Does ‘time’ actually exists in the sense we believe it to? Most will look upon this question and then ponder how insane I am, or what drugs I must be taking. But, even just for a little light humour, please read on and post a (mature) comment :-)
My perception (although most would argue ‘mis-understanding’) of the world drives a belief that there is literally no other moment in ‘time’ other than the present. The world simply exists in this one moment, as we do too. In fact, the dimension of time seems like an intangible tool that we use to try and digest/explain/model our changes in thought, position, size, etc.
I wonder whether our concept of ‘time’ has risen solely from our ‘memory’? For, in my mind, just a moment in ‘time’ ago I was thinking ‘something else’. And in my mind I determine ‘that’ moment is completely separate from ‘this’ current moment. Then I logically determine, that ‘this’ and ‘that’ moment can’t be described solely by a change in position. (For if I was not to move, this moment is still surely different to the last moment).

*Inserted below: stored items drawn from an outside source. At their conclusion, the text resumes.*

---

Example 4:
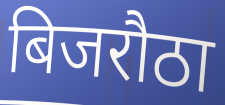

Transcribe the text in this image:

बिजरौठा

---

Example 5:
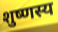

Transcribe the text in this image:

शुष्णस्य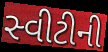
સ્વીટીની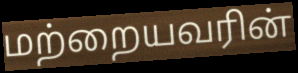
மற்றையவரின்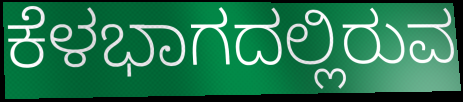
ಕೆಳಭಾಗದಲ್ಲಿರುವ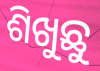
ଶିଖୁଛୁ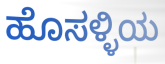
ಹೊಸಳ್ಳಿಯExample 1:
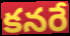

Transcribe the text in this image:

కనరే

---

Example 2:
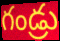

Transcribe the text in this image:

గండ్రు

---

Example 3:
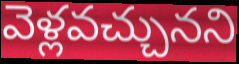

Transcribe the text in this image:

వెళ్లవచ్చునని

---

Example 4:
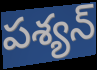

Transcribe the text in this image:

పశ్యన్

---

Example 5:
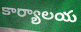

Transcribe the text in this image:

కార్యాలయ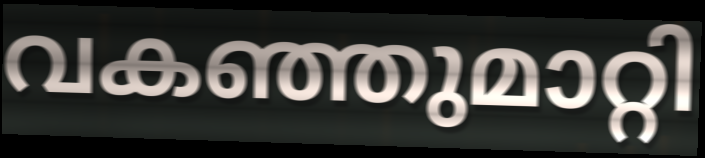
വകഞ്ഞുമാറ്റി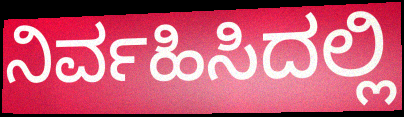
ನಿರ್ವಹಿಸಿದಲ್ಲಿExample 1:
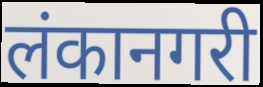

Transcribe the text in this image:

लंकानगरी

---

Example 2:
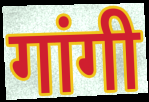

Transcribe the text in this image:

गांगी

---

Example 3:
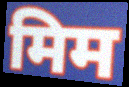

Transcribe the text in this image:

मिम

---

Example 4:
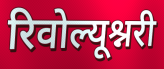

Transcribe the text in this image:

रिवोल्यूश्नरी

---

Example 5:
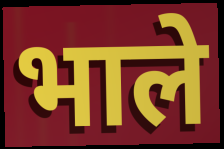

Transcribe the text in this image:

भाले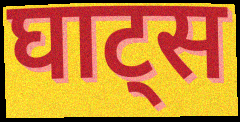
घाट्सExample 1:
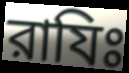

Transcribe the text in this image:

রাযিঃ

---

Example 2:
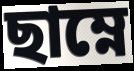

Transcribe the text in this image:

ছাম্নে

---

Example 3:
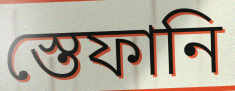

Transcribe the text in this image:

স্তেফানি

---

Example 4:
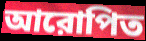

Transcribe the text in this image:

আরোপিত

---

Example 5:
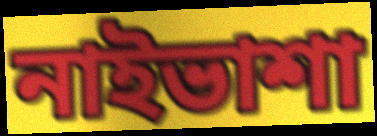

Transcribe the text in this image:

নাইভাশাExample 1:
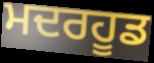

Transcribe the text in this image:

ਮਦਰਹੂਡ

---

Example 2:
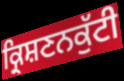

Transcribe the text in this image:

ਕ੍ਰਿਸ਼ਣਨਕੁੱਟੀ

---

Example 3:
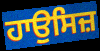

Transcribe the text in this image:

ਹਾਉਸਿਜ਼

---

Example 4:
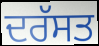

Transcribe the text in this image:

ਦਰੱਸਤ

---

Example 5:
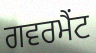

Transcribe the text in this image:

ਗਵਰਮੈਂਟ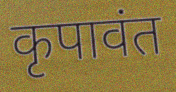
कृपावंतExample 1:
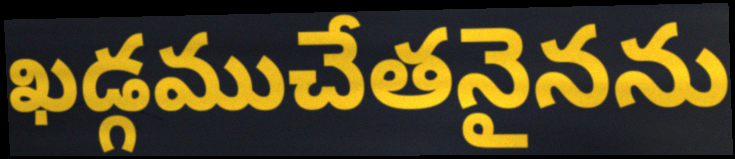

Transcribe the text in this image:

ఖడ్గముచేతనైనను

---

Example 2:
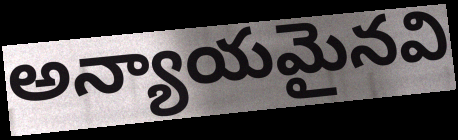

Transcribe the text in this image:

అన్యాయమైనవి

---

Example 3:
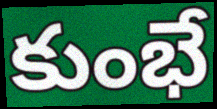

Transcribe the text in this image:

కుంభే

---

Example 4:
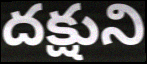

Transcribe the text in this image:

దక్షుని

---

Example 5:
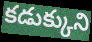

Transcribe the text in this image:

కడుక్కుని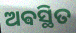
ଅଵସ୍ଥିତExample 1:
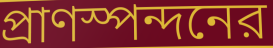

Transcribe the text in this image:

প্রাণস্পন্দনের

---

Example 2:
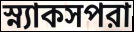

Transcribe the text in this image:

স্ন্যাকসপরা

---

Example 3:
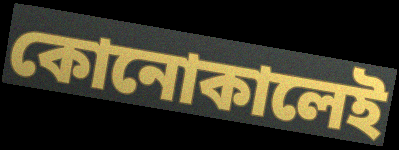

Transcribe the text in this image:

কোনোকালেই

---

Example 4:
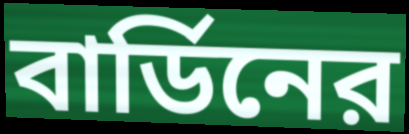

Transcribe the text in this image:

Thus the only factor for which I can blame this new moment on is a change in ‘time’. (((Have I lost anyone else here, or just myself?!)))

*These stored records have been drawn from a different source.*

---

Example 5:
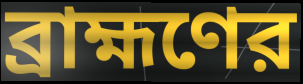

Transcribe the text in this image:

ব্রাহ্মণেরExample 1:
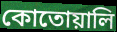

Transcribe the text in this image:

কোতোয়ালি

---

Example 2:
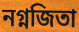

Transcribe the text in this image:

নগ্নজিতা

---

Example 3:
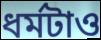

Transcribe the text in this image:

ধর্মটাও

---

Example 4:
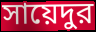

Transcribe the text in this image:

সায়েদুর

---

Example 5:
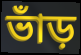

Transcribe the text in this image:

ভাঁড়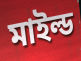
মাইল্ড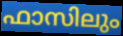
ഫാസിലും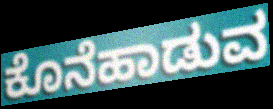
ಕೊನೆಹಾಡುವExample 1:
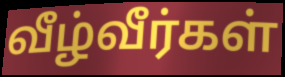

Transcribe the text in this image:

வீழ்வீர்கள்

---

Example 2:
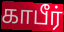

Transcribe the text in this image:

காபீர்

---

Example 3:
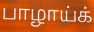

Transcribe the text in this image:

பாழாய்க்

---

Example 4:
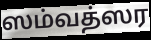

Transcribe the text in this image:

ஸம்வத்ஸர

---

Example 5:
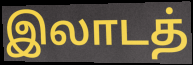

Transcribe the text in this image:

இலாடத்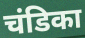
चंडिका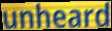
unheard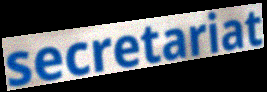
secretariatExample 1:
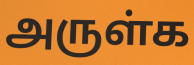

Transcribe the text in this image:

அருள்க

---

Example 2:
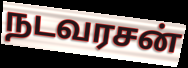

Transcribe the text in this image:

நடவரசன்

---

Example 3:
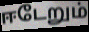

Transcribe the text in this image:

ஈடேறும்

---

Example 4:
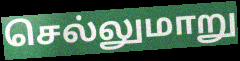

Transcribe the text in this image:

செல்லுமாறு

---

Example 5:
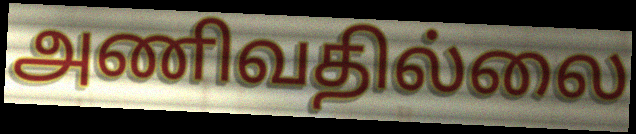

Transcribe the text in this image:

அணிவதில்லை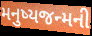
મનુષ્યજન્મની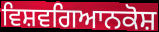
ਵਿਸ਼ਵਗਿਆਨਕੋਸ਼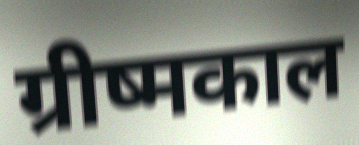
ग्रीष्मकाल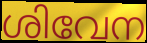
ശിവേന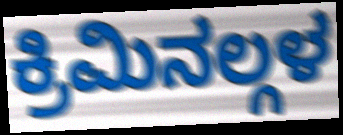
ಕ್ರಿಮಿನಲ್ಗಳ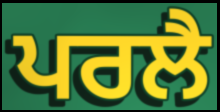
ਪਰਲੈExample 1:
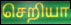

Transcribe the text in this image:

செறியா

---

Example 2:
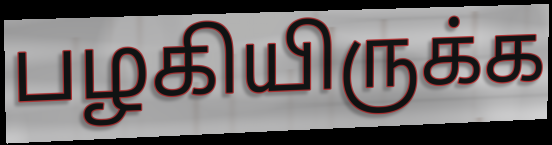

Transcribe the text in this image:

பழகியிருக்க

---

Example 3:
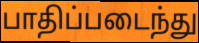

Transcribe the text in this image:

பாதிப்படைந்து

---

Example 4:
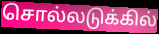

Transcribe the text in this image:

சொல்லடுக்கில்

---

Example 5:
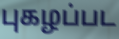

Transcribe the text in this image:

புகழப்படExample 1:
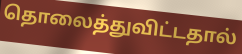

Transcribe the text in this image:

தொலைத்துவிட்டதால்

What if one was to argue that time hasn’t elapsed; that it is a dimension defined by humans to make logical sense out of our memory. Some might respond by saying that time does exist, “just take a stroll into a library and pick up a book on history”. Others say that time is certain because we have proved through scientific means that the universe existed more than 14 billion years prior to us. My shallow response: the past only ever exists in the present – a photo, a video, a memory, a book… without some evidence in ‘this moment’ what happened in the past is either ‘forgotten’ or, arguably, never existed in the first place.

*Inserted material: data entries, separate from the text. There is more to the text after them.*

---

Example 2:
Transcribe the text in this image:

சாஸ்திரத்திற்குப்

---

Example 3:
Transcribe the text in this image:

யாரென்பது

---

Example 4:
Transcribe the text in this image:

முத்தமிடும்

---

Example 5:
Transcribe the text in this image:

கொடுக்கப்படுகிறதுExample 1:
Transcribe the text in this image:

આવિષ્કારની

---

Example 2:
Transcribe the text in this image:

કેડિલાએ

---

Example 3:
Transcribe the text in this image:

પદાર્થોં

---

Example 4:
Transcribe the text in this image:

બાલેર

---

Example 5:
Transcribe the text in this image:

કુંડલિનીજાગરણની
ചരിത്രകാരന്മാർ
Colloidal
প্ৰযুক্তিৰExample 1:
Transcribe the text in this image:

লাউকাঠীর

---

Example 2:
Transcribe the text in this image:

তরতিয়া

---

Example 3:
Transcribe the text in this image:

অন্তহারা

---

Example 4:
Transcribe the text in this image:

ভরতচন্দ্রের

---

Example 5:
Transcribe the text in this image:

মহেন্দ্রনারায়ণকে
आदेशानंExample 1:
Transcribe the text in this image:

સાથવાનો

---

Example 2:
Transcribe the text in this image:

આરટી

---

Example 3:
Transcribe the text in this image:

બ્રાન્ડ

We have an inherent faith in time; time doesn’t lie; it has existed forever; it is (disregarding GR) invariant. And most disgustingly, we view time as a guaranteed and unwaivering dimension of life.
Time is characterised by physical change, and yet physical change is characterised by time (back to the world of calculus; yet another tool to help make sense of the world around us). So, if nothing undergoes change can we be convinced that time is still steadily ticking by?
I pose these questions – If the universe stood still how could we convince ourselves that time is still passing? What would our models of the universe look like without time? Can we find another way to deconstruct the world around us through a different physical relationships?